Claude Opus 4.5 Claims SWE-Bench Crown with 80.9% Score
Anthropic released Claude Opus 4.5 on November 24, establishing a new high-water mark for enterprise AI coding with an 80.9% score on SWE-bench Verified—surpassing both GPT-5.1-Codex-Max and Gemini 3 Pro. The model leads across 7 out of 8 programming languages with significant improvements in vision, reasoning, mathematics, and complex multi-step tasks.
On the Artificial Analysis Intelligence Index, Opus 4.5 scores 70 in reasoning mode—a +7 point jump from Claude Sonnet 4.5 (Thinking). This positions it as the second most intelligent model globally, tying with GPT-5.1 at 70, ahead of Grok 4 (65), trailing only Gemini 3 Pro (73).

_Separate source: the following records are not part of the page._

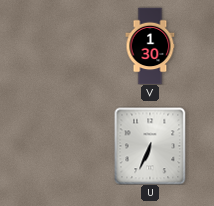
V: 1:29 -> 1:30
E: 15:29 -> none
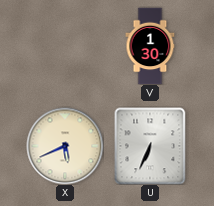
X: none -> 5:41
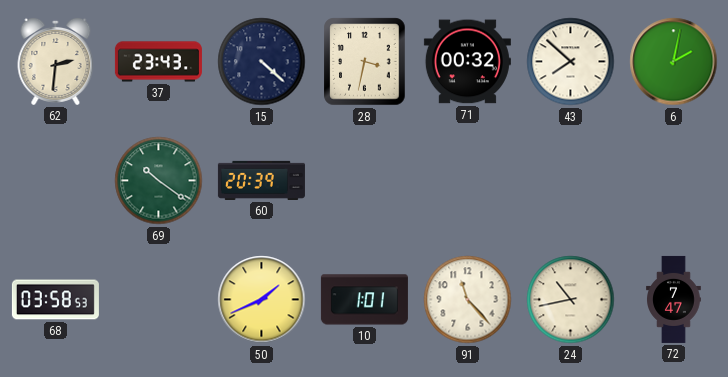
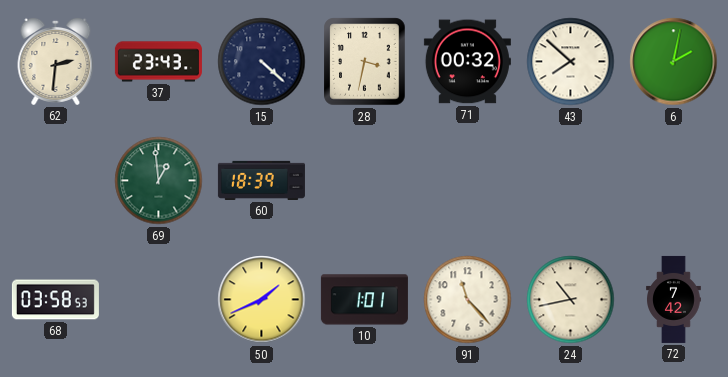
69: 10:21 -> 12:59
60: 20:39 -> 18:39
72: 7:47 -> 7:42
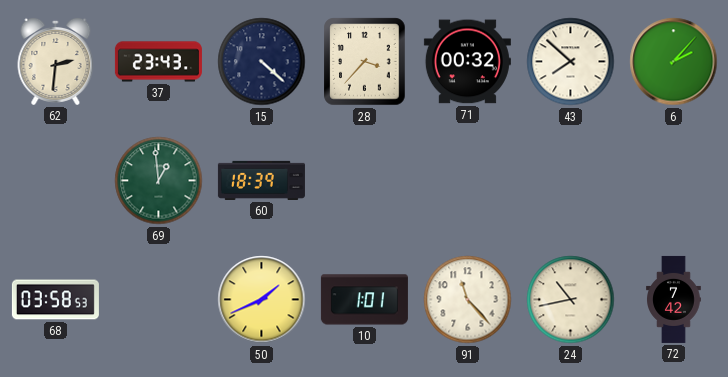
28: 3:32 -> 3:37
6: 2:02 -> 2:07
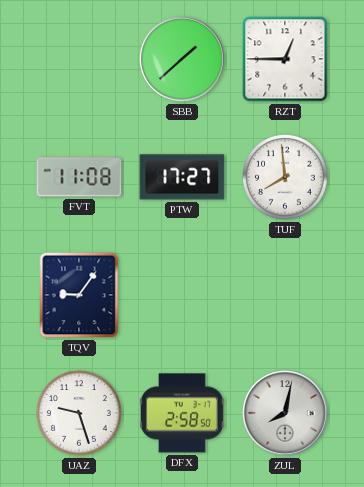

The practical improvements are dramatic: 50% to 75% reductions in both tool calling errors and build/lint errors. Anthropic tested the model on a notoriously difficult performance engineering take-home exam—within their 2-hour time limit, Opus 4.5 scored higher than any human candidate ever. Pricing improved to $5/million input and $25/million output, down from $15/$75.
This is the model you're running on right now. The SWE-bench dominance directly impacts agentic coding workflows—the 50-75% error reduction means fewer iterations to complete complex tasks. For your agent architecture work at Emergence, Opus 4.5's improved prompt injection resistance (the best of any frontier model) is critical for production deployments. Consider benchmarking your current agent pipelines against Opus 4.5 to quantify the improvement.